The Good, The Bad, and The Dwarven

So, just in case there's anyone left on the Internet who hasn't heard the news, we have now seen a teaser trailer for The Hobbit: An Unexpected Journey:



I have to say, I'm pretty impressed, and my excitement for the movie has been upped by several levels.

Friday, April 27, 2012

30 Day Book Challenge - Day 9

A couple of weeks ago it came to my attention that the Egotist's Club blog - from whom, readers may recall, I borrowed the 30 Days Book Challenge - have started a new round of structured literary posting. While I'm far too behind on that to even consider participating, interested parties should go read all their Book Meme 2012 posts.

And speaking of the Book Challenge, I should probably be getting back to that:

Post 9 - A Book You Thought You Wouldn't Like But Ended Up Loving

One of the things I appreciated about my college education was the encouragement to read things that were out of my comfort zone, making me and the other students more well-rounded, better educated individuals, at least in theory.

Which isn't to say that "loving" isn't too strong a word for my feelings about, say, Aristophanes' comedic play The Frogs, but I still found it much more enjoyable than one would expect of a work over twenty-four centuries old.

Ironically enough, one of the things that I enjoyed about it was how modern it seemed at times. The first half of the book, particularly, is absolutely rife with the sort of metafictional commentary that one would expect to find in a more modern piece - the first line, even, is one of the characters offering to present the audience (this was a play, remember) with "one of the old gags".

Not all of the play was this sort of modern-seeming meta-referencing, however - several amusing parts, such as a sequence where Dionysus and his slave Xanthias keeping switching around their single Heracles costume (depending on whether or not it was advantageous to be mistaken for Heracles), have the air of something that made slightly more sense, or at least had better resonance, in its original context*. On the other and, much of the second act devolves into a argument among Dionysus and various Greek literary figures, which I found to be highly technical and not interesting in the least.

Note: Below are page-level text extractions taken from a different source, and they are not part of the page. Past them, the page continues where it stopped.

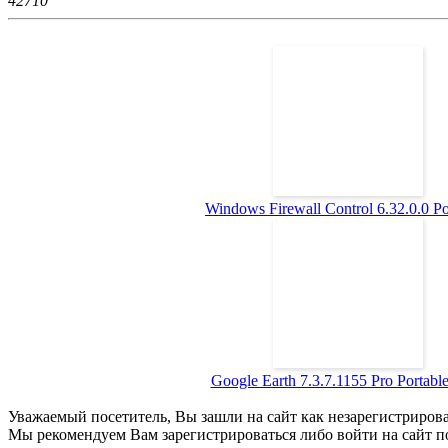
4271
0
Windows Firewall Control 6.32.0.0 Por
Google Earth 7.3.7.1155 Pro Portable 
Уважаемый посетитель, Вы зашли на сайт как незарегистриров
Мы рекомендуем Вам зарегистрироваться либо войти на сайт п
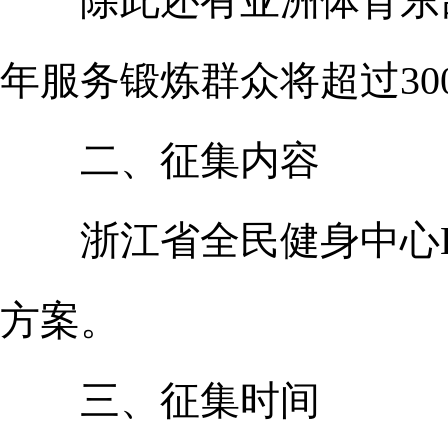
除此还有亚洲体育东部
年服务锻炼群众将超过30
二、征集内容
浙江省全民健身中心LO
方案。
三、征集时间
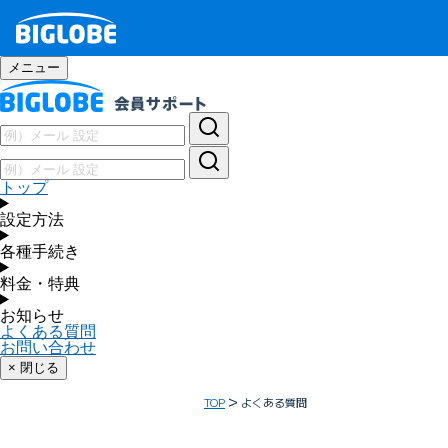
メニュー
トップ
設定方法
各種手続き
料金・特典
お知らせ
よくある質問
お問い合わせ
× 閉じる
TOP
よくある質問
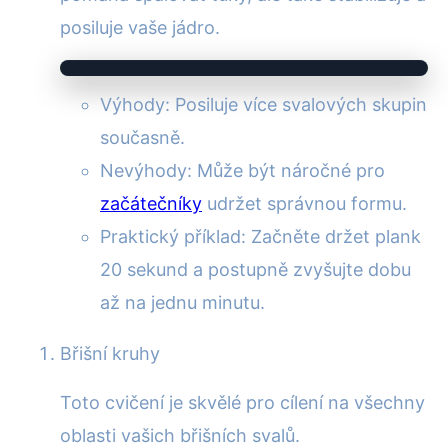
posiluje vaše jádro.
Výhody: Posiluje více svalových skupin
současně.
Nevýhody: Může být náročné pro
začátečníky
udržet správnou formu.
Praktický příklad: Začněte držet plank
20 sekund a postupně zvyšujte dobu
až na jednu minutu.
Břišní kruhy
Toto cvičení je skvělé pro cílení na všechny
oblasti vašich břišních svalů.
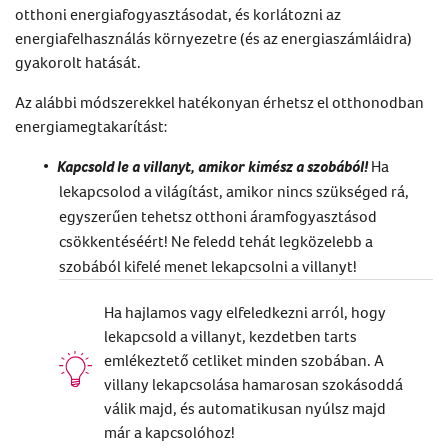
otthoni energiafogyasztásodat, és korlátozni az
energiafelhasználás környezetre (és az energiaszámláidra)
gyakorolt hatását.
Az alábbi módszerekkel hatékonyan érhetsz el otthonodban
energiamegtakarítást
:
Kapcsold le a villanyt, amikor kimész a szobából!
Ha
lekapcsolod a világítást, amikor nincs szükséged rá,
egyszerűen tehetsz otthoni áramfogyasztásod
csökkentéséért! Ne feledd tehát legközelebb a
szobából kifelé menet lekapcsolni a villanyt!
Ha hajlamos vagy elfeledkezni arról, hogy
lekapcsold a villanyt, kezdetben tarts
emlékeztető cetliket minden szobában. A
villany lekapcsolása hamarosan szokásoddá
válik majd, és automatikusan nyúlsz majd
már a kapcsolóhoz!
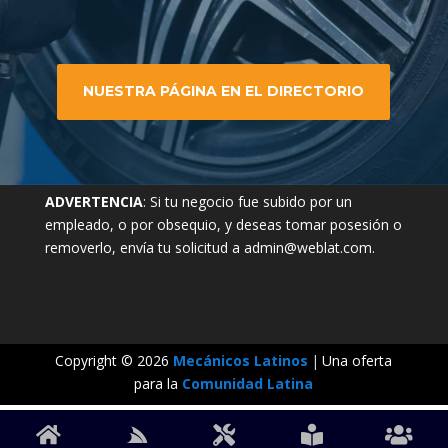
NUESTRA PÁGINA EN EL DIRECTORIO
ADVERTENCIA
: Si tu negocio fue subido por un
empleado, o por obsequio, y deseas tomar posesión o
removerlo, envía tu solicitud a admin@weblat.com.
Copyright © 2026
Mecánicos Latinos
|
Una oferta
para la
Comunidad Latina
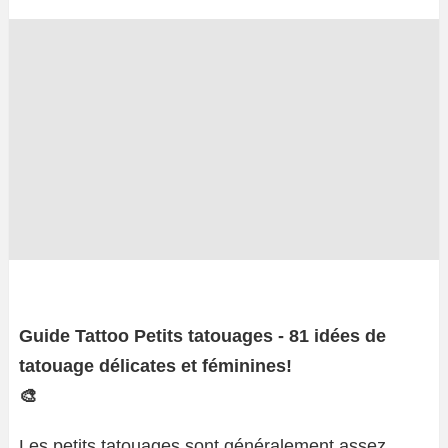
Guide Tattoo Petits tatouages ​​- 81 idées de
tatouage délicates et féminines!
🎨
Les petits tatouages ​​sont généralement assez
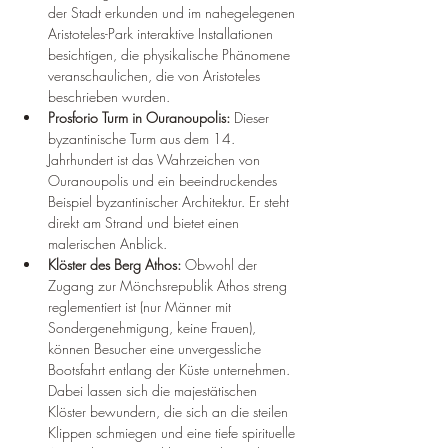
der Stadt erkunden und im nahegelegenen 
Aristoteles-Park interaktive Installationen 
besichtigen, die physikalische Phänomene 
veranschaulichen, die von Aristoteles 
beschrieben wurden.
Prosforio Turm in Ouranoupolis:
 Dieser 
byzantinische Turm aus dem 14. 
Jahrhundert ist das Wahrzeichen von 
Ouranoupolis und ein beeindruckendes 
Beispiel byzantinischer Architektur. Er steht 
direkt am Strand und bietet einen 
malerischen Anblick.
Klöster des Berg Athos:
 Obwohl der 
Zugang zur Mönchsrepublik Athos streng 
reglementiert ist (nur Männer mit 
Sondergenehmigung, keine Frauen), 
können Besucher eine unvergessliche 
Bootsfahrt entlang der Küste unternehmen. 
Dabei lassen sich die majestätischen 
Klöster bewundern, die sich an die steilen 
Klippen schmiegen und eine tiefe spirituelle 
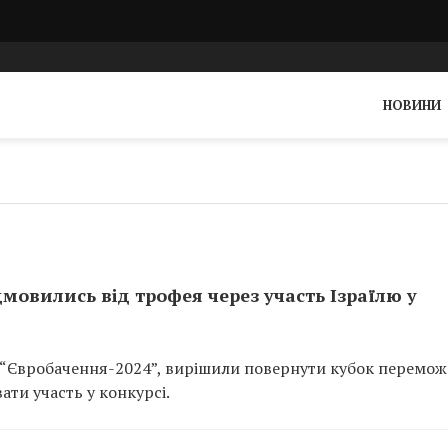
НОВИНИ
мовились від трофея через участь Ізраїлю у
 “Євробачення-2024”, вирішили повернути кубок перемо
ати участь у конкурсі.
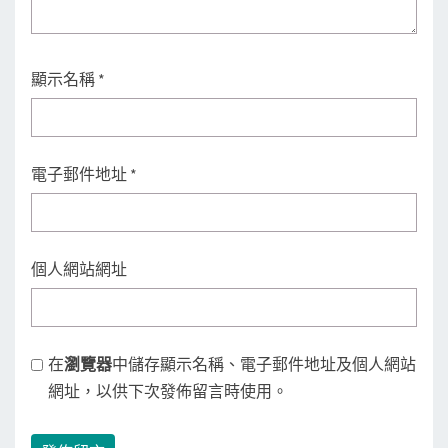
顯示名稱
*
電子郵件地址
*
個人網站網址
在
瀏覽器
中儲存顯示名稱、電子郵件地址及個人網站
網址，以供下次發佈留言時使用。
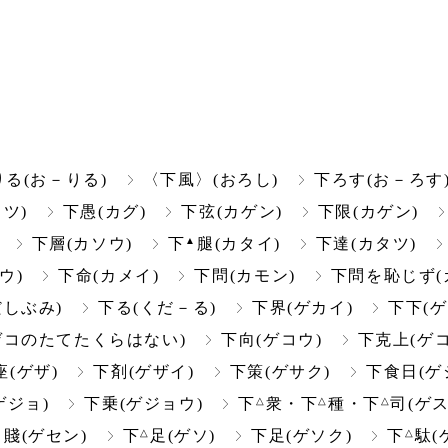
りる(お－りる)
〈下風〉(おろし)
下ろす(お－ろす
ツ)
下愚(カグ)
下弦(カゲン)
下限(カゲン)
▲
下層(カソウ)
下
腿(カタイ)
下達(カタツ)
ウ)
下命(カメイ)
下問(カモン)
下問を恥じず(
だしぶみ)
下る(くだ－る)
下界(ゲカイ)
下下(ゲ
ゲコのたてたくらはない)
下向(ゲコウ)
下克上(ゲ
座(ゲザ)
下剤(ゲザイ)
下策(ゲサク)
下食日(ゲ
△
△
△
ゲジョ)
下乗(ゲジョウ)
下
衆・下
種・下
司(ゲス
▲
△
△
賤(ゲセン)
下
足(ゲソ)
下足(ゲソク)
下
駄(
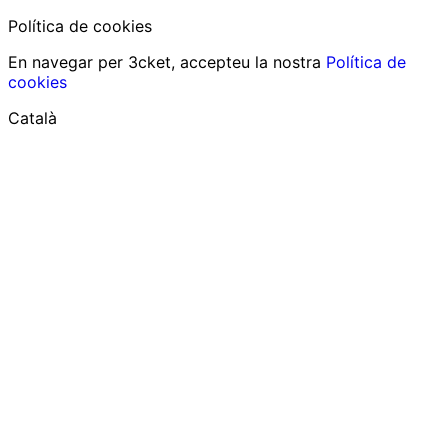
Política de cookies
En navegar per 3cket, accepteu la nostra
Política de
cookies
Català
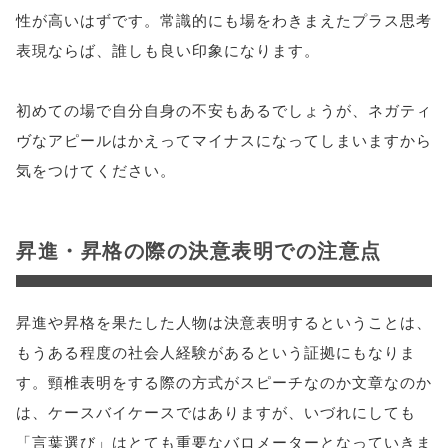
性が高いはずです。常識的にも場をわきまえたプラス思考
表現ならば、誰しも良い印象になります。
初めての場で自分自身の不安もあるでしょうが、ネガティ
ヴなアピールはかえってマイナスになってしまいますから
気をつけてください。
昇進・昇格の際の決意表明での注意点
昇進や昇格を果たした人物は決意表明するということは、
もうある程度の社会人経験があるという証拠にもなりま
す。頸椎表明をする際の方式がスピーチなのか文章なのか
は、ケースバイケースではありますが、いづれにしても
「言葉選び」はとても重要なバロメーターとなっていきま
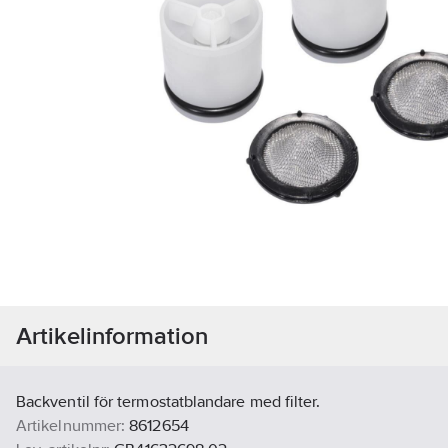
Artikelinformation
Backventil för termostatblandare med filter.
Artikelnummer:
8612654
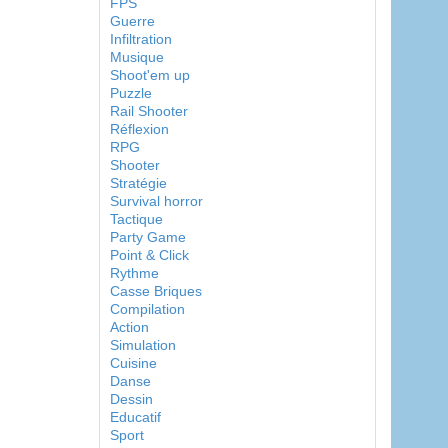
FPS
Guerre
Infiltration
Musique
Shoot'em up
Puzzle
Rail Shooter
Réflexion
RPG
Shooter
Stratégie
Survival horror
Tactique
Party Game
Point & Click
Rythme
Casse Briques
Compilation
Action
Simulation
Cuisine
Danse
Dessin
Educatif
Sport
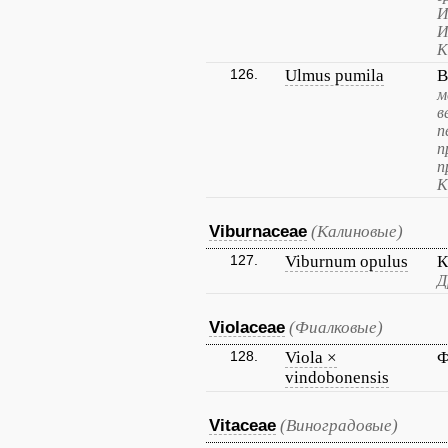
И
И
К
126.
Ulmus pumila
В
м
в
п
п
п
К
Viburnaceae
(Калиновые)
127.
Viburnum opulus
К
Д
Violaceae
(Фиалковые)
128.
Viola ×
Ф
vindobonensis
Vitaceae
(Виноградовые)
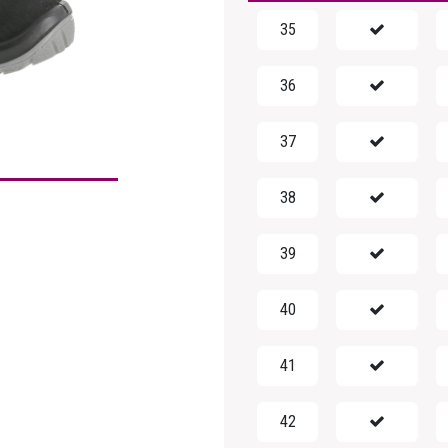
35
36
37
38
39
40
41
42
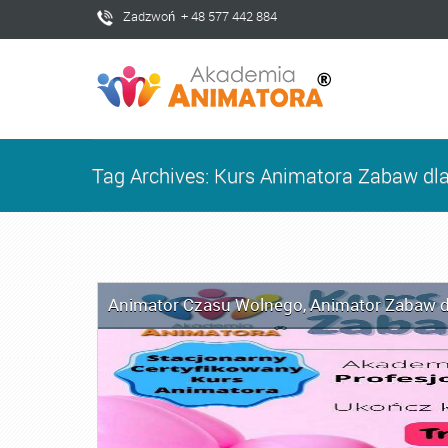
Zadzwoń + 48 577 442 884
Tag Archives: Kurs Animatora Zabaw dl
Animator Czasu Wolnego
,
Animator Zabaw d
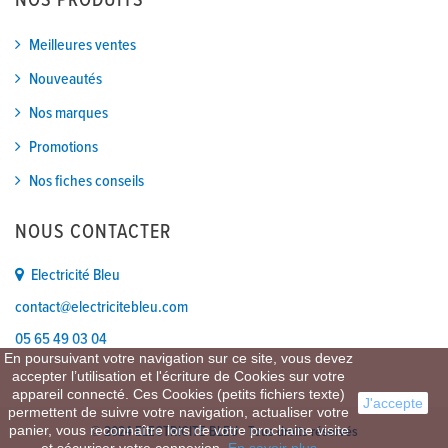
NOS PRODUITS
Meilleures ventes
Nouveautés
Nos marques
Promotions
Nos fiches conseils
NOUS CONTACTER
Electricité Bleu
contact@electricitebleu.com
05 65 49 03 04
En poursuivant votre navigation sur ce site, vous devez
accepter l’utilisation et l'écriture de Cookies sur votre
appareil connecté. Ces Cookies (petits fichiers texte)
J'accepte
permettent de suivre votre navigation, actualiser votre
panier, vous reconnaître lors de votre prochaine visite
© 2024 ELECTRICITE BLEU - Tous droits réservés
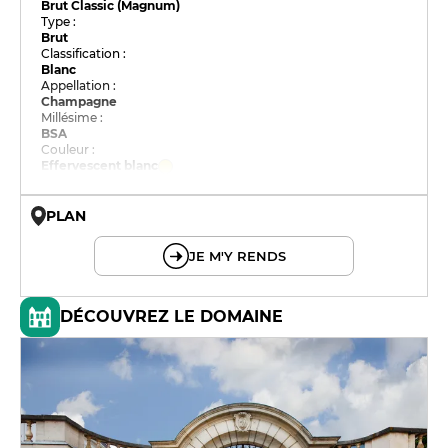
Brut Classic (Magnum)
Type :
Brut
Classification :
Blanc
Appellation :
Champagne
Millésime :
BSA
Couleur :
Effervescent blanc
PLAN
© OpenMapTiles © OpenStreetMap
JE M'Y RENDS
DÉCOUVREZ LE DOMAINE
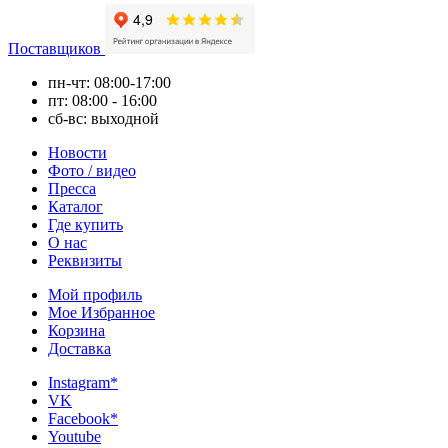
Поставщиков
пн-чт: 08:00-17:00
пт: 08:00 - 16:00
сб-вс: выходной
Новости
Фото / видео
Пресса
Каталог
Где купить
О нас
Реквизиты
Мой профиль
Мое Избранное
Корзина
Доставка
Instagram*
VK
Facebook*
Youtube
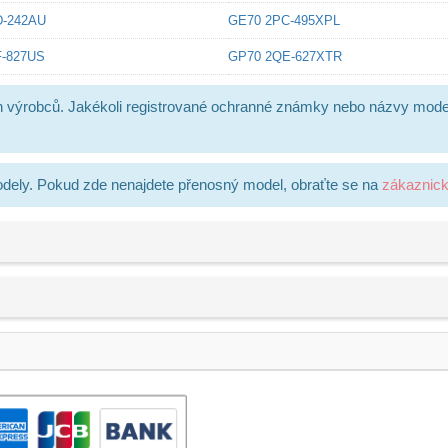
D-242AU
GE70 2PC-495XPL
-827US
GP70 2QE-627XTR
h výrobců. Jakékoli registrované ochranné známky nebo názvy mode
dely. Pokud zde nenajdete přenosný model, obraťte se na
zákaznic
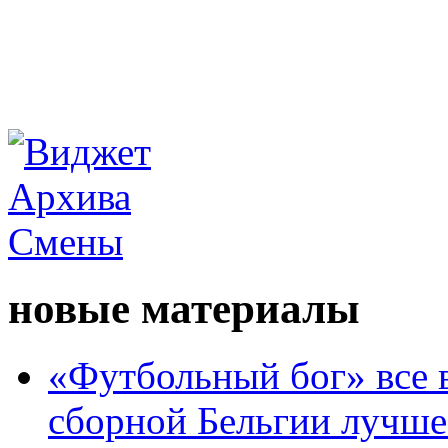
новые материалы
«Футбольный бог» все 
сборной Бельгии лучше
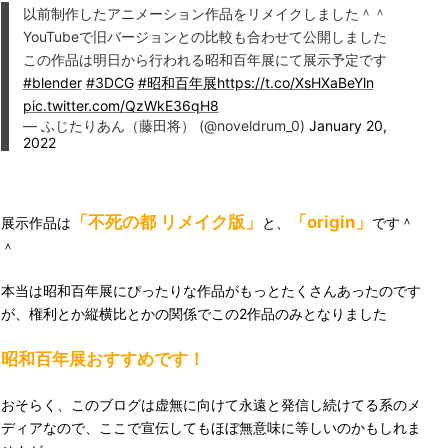
以前制作したアニメーション作品をリメイクしました＾＾
YouTubeで旧バージョンとの比較も合わせて公開しました
この作品は明日から行われる昭和百年展にて展示予定です
#blender
#3DCG
#昭和百年展
https://t.co/XsHXaBeYln
pic.twitter.com/QzWkE36qH8
— ふじたりあん（藤田将） (@noveldrum_0)
January 20,
2022
「不死の都 リメイク版」
「origin」
展示作品は
と、
です＾
＾
本当は昭和百年展にぴったりな作品がもっとたくさんあったのです
が、権利とか縦横比とかの関係でこの2作品のみとなりました
昭和百年展おすすめです！
おそらく、このブログは虚無に向けて永遠と発信し続けてる系のメ
ディアなので、ここで宣伝してもほぼ無意味に等しいのかもしれま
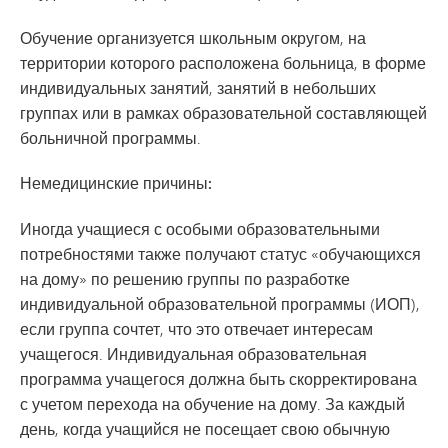
Обучение организуется школьным округом, на
территории которого расположена больница, в форме
индивидуальных занятий, занятий в небольших
группах или в рамках образовательной составляющей
больничной программы.
Немедицинские причины:
Иногда учащиеся с особыми образовательными
потребностями также получают статус «обучающихся
на дому» по решению группы по разработке
индивидуальной образовательной программы (ИОП),
если группа сочтет, что это отвечает интересам
учащегося. Индивидуальная образовательная
программа учащегося должна быть скорректирована
с учетом перехода на обучение на дому. За каждый
день, когда учащийся не посещает свою обычную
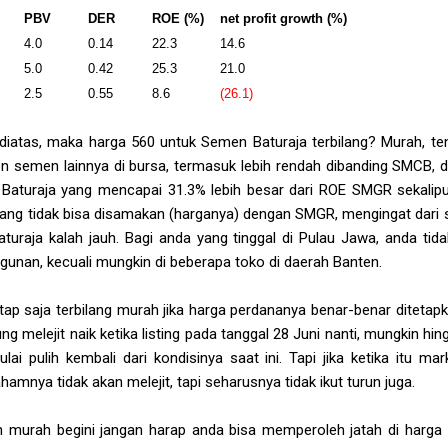
PBV
DER
ROE (%)
net profit growth (%)
4.0
0.14
22.3
14.6
5.0
0.42
25.3
21.0
2.5
0.55
8.6
(26.1)
 diatas, maka harga 560 untuk Semen Baturaja terbilang? Murah, ten
en semen lainnya di bursa, termasuk lebih rendah dibanding SMCB, d
 Baturaja yang mencapai 31.3% lebih besar dari ROE SMGR sekalipu
mang tidak bisa disamakan (harganya) dengan SMGR, mengingat dari 
aturaja kalah jauh. Bagi anda yang tinggal di Pulau Jawa, anda t
gunan, kecuali mungkin di beberapa toko di daerah Banten.
tap saja terbilang murah jika harga perdananya benar-benar ditetap
ng melejit naik ketika listing pada tanggal 28 Juni nanti, mungkin hin
lai pulih kembali dari kondisinya saat ini. Tapi jika ketika itu ma
mnya tidak akan melejit, tapi seharusnya tidak ikut turun juga.
n murah begini jangan harap anda bisa memperoleh jatah di harga 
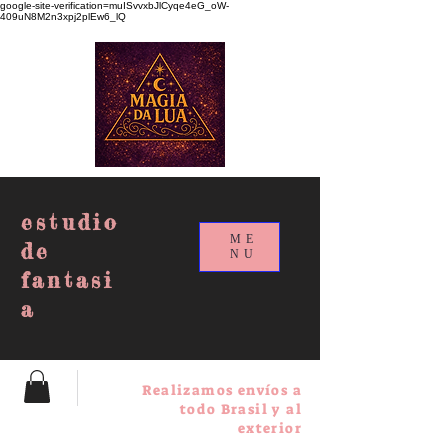
google-site-verification=muISvvxbJlCyqe4eG_oW-
409uN8M2n3xpj2plEw6_lQ
estudio
ME
de
NU
fantasi
a
Realizamos envíos a
todo Brasil y al
exterior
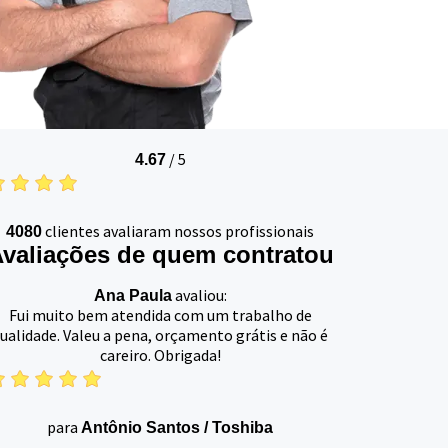
/
5
4.67
clientes avaliaram nossos profissionais
4080
valiações de quem contratou
avaliou:
Ana Paula
Fui muito bem atendida com um trabalho de
ualidade. Valeu a pena, orçamento grátis e não é
careiro. Obrigada!
para
Antônio Santos
/
Toshiba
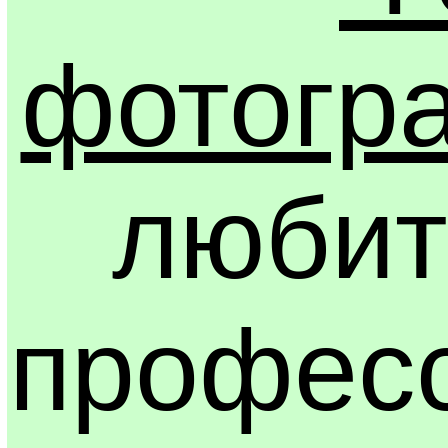
фотогр
любит
профес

But, if only for the first part where Dionysus and Xanthias are making their farcical journey to the Underworld, I am glad that I was compelled to read The Frogs. It's always a good idea to break away from "the usual" once in a while, and believe me - not much about The Frogs is "usual".


*On the other hand, I freely admit that "slapstick comedy" isn't my preferred genre, and it's quite possible that the quick-change clothes-swapping trope is alive and well in contemporary comedy and just escaped my notice.